There is one potential problem with the above solution, and that is the size of file pixels.bg2 Luckily, we can completely avoid generating this file by using output redirection and process substitutions:

user@dev:/tmp hictk load - \
                         output.cool \
                         --chrom-sizes=chrom.sizes \
                         --format=bg2 \
                         --bin-size=1kbp \
                         < <(hictk dump 4DNFIOTPSS3L.hic \
                                        --join \
                                        --resolution=1kbp \
                                        --range=2L:0-10,000,000 \
                                        --range2=3R:0-10,000,000)

Note that hictk still needs to generate some temporary file to load interactions into a new .cool or .hic file.
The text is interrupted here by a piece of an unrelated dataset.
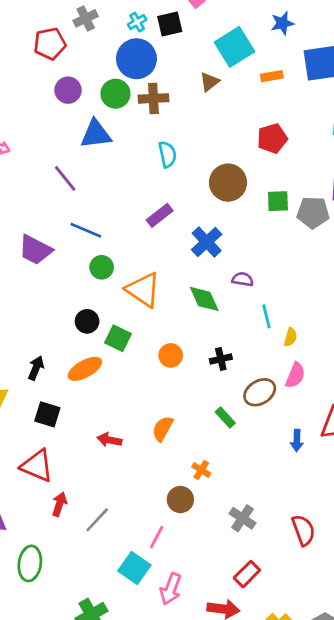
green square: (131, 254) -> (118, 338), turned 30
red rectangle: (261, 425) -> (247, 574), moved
When processing large files, it is a good idea to specify custom folder where to create temporary files through the --tmpdir flag:

user@dev:/tmp hictk load - \
                         output.cool \
                         --chrom-sizes=chrom.sizes \
                         --format=bg2 \
                         --bin-size=1kbp \
                         --tmpdir=/var/tmp/ \
                         < <(hictk dump 4DNFIOTPSS3L.hic \
                                        --join \
                                        --resolution=1kbp \
                                        --range=2L:0-10,000,000 \
                                        --range2=3R:0-10,000,000)

Another option you may want to consider when working with .hic files, is the --threads option, which can significantly reduce the time required to load interactions into .hic files.